* [Required action] Report all lines below with the word "else".
......
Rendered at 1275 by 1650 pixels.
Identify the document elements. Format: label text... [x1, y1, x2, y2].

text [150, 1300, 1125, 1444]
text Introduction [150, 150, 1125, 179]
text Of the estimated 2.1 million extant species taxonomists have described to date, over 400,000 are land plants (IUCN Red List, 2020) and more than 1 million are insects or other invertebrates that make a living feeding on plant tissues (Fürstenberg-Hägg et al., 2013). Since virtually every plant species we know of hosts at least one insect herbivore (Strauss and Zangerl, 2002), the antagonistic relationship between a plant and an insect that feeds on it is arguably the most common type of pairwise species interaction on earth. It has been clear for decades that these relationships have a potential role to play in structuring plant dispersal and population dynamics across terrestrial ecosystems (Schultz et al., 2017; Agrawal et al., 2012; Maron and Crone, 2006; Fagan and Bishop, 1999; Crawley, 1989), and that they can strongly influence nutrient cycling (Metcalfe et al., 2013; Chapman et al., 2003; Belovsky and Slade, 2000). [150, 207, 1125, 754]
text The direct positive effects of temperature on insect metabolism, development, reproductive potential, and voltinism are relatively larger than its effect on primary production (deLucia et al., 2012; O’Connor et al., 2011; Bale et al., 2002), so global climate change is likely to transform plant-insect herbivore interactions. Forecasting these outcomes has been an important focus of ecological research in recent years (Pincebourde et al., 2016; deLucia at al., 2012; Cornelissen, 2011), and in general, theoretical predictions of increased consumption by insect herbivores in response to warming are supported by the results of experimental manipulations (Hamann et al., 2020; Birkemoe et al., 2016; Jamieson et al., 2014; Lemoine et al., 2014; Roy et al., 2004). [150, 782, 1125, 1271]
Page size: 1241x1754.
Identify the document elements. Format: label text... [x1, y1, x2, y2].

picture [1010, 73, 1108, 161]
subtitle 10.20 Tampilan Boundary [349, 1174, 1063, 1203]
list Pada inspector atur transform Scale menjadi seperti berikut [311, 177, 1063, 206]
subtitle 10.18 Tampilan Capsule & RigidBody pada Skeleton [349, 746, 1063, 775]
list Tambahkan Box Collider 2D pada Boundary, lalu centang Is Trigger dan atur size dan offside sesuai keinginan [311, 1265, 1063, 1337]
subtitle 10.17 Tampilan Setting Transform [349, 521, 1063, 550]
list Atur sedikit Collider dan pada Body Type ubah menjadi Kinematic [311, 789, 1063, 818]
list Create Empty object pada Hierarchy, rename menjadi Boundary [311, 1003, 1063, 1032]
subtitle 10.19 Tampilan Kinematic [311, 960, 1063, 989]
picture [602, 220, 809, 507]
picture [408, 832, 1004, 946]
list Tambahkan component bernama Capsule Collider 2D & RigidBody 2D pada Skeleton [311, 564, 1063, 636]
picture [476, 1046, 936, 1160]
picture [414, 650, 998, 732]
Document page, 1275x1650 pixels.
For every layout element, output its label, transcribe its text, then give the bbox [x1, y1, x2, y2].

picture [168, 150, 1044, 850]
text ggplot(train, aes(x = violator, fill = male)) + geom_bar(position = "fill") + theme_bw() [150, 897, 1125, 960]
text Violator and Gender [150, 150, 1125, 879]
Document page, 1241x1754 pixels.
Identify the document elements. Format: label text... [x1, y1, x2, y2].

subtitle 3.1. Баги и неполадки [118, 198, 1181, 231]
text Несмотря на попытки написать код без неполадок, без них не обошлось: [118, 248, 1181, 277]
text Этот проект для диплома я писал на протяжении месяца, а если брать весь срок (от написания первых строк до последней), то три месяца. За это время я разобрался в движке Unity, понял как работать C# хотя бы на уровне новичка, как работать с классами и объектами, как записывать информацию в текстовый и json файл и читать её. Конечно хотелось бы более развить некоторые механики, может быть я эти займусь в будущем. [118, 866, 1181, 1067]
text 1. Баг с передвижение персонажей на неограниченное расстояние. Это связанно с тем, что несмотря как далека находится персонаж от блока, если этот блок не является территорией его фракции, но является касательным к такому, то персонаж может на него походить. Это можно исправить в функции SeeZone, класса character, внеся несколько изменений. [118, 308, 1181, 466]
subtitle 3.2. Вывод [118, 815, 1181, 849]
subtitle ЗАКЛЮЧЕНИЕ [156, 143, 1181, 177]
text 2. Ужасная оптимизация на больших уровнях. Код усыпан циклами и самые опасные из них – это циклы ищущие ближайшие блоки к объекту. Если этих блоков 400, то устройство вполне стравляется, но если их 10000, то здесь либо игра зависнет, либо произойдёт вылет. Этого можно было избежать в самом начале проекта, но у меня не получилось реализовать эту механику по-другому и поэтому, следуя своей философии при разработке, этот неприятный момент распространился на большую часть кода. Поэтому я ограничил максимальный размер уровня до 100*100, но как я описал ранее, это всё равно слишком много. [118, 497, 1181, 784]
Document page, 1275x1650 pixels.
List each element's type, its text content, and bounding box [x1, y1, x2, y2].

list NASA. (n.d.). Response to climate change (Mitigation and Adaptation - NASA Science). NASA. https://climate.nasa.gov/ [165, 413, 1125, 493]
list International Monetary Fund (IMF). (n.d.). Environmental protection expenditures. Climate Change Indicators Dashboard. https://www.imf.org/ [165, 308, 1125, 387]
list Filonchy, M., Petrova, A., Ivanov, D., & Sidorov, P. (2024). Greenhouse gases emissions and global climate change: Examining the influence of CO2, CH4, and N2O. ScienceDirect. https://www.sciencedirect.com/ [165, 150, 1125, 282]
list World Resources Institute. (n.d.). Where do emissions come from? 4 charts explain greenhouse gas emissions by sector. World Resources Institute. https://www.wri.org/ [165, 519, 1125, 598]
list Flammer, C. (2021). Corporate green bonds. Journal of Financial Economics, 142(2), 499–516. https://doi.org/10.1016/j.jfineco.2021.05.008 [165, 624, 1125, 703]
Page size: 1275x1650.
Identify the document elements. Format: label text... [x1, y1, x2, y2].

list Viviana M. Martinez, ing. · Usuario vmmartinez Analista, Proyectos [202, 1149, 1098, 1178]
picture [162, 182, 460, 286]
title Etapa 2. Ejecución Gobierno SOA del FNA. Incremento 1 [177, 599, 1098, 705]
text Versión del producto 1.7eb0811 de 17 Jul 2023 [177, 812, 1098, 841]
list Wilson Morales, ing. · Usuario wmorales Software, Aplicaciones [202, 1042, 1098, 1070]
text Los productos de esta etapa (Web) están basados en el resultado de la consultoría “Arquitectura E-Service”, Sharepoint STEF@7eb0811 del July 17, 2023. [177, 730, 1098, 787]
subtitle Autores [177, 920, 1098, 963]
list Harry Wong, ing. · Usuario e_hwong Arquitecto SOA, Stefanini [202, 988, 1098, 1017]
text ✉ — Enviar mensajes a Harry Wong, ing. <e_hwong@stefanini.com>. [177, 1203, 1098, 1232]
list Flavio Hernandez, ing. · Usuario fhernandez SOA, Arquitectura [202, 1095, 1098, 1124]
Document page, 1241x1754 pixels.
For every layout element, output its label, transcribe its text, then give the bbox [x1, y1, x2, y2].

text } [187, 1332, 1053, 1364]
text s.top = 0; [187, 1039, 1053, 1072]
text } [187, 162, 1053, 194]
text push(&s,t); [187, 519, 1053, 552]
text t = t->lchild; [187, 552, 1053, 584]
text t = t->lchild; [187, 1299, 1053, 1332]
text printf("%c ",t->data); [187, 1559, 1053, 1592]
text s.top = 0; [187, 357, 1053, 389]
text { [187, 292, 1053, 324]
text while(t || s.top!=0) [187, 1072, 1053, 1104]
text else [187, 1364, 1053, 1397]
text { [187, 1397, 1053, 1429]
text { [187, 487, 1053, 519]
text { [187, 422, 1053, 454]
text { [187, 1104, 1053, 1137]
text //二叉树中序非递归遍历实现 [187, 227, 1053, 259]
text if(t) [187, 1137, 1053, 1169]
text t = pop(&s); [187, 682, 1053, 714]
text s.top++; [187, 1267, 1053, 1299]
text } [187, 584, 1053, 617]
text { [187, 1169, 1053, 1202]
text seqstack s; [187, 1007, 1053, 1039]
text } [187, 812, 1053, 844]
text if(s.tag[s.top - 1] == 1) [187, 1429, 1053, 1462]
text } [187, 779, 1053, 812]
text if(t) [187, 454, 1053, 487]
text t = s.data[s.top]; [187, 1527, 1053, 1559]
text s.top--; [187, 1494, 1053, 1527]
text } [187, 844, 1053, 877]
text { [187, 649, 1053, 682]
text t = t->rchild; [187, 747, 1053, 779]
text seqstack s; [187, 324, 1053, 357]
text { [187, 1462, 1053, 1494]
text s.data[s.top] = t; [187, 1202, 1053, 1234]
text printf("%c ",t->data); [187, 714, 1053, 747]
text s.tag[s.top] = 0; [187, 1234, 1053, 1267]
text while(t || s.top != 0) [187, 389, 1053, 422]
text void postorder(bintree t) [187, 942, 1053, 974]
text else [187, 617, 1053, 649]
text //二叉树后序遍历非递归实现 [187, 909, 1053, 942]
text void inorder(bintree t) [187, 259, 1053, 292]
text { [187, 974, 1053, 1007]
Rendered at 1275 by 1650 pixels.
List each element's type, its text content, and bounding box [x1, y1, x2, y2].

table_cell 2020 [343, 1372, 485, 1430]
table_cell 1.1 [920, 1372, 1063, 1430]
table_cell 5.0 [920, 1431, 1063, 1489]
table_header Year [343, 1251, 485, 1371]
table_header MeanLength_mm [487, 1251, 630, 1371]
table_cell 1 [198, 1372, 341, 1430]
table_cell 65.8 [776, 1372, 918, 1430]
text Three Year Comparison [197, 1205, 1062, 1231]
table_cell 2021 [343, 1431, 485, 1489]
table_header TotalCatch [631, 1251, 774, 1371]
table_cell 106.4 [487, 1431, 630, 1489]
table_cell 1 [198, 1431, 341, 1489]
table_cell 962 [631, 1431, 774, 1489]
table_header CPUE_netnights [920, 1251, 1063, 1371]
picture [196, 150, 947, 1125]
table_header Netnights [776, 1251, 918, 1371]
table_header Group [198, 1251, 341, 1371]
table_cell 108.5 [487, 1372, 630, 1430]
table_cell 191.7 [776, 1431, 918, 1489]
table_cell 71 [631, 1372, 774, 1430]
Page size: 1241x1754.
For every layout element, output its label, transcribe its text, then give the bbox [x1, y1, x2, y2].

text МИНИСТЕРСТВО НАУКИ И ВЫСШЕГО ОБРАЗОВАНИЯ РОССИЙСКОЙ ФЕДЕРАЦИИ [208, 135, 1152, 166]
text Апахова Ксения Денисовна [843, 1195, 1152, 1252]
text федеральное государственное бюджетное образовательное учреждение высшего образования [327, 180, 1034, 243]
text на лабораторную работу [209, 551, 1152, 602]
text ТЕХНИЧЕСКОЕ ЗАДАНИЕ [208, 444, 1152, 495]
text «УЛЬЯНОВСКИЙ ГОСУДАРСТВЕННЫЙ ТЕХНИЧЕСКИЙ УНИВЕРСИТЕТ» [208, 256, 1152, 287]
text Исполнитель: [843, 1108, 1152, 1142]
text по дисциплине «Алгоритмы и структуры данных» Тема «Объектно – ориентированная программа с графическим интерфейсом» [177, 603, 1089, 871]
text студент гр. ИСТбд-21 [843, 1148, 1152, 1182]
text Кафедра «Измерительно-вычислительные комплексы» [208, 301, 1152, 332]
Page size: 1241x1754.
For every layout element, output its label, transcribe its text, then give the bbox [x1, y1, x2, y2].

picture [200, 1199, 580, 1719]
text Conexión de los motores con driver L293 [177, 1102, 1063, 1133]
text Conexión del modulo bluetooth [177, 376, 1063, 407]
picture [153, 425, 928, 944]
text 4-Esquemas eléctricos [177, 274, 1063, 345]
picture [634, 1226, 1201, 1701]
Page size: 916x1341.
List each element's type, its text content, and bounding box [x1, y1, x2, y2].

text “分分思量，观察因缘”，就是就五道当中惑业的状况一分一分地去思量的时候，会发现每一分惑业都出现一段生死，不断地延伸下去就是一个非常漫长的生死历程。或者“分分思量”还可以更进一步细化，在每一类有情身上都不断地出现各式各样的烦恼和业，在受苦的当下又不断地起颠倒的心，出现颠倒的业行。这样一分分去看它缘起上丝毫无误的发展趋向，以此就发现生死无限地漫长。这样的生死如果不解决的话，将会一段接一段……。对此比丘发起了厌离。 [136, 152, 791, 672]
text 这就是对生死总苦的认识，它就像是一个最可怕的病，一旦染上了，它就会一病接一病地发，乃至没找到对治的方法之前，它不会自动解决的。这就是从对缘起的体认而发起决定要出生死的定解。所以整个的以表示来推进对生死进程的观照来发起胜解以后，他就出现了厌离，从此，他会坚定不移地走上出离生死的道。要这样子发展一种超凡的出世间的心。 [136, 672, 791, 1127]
......
* [Exercise solution]
text else [187, 1364, 1053, 1397]
text else [187, 617, 1053, 649]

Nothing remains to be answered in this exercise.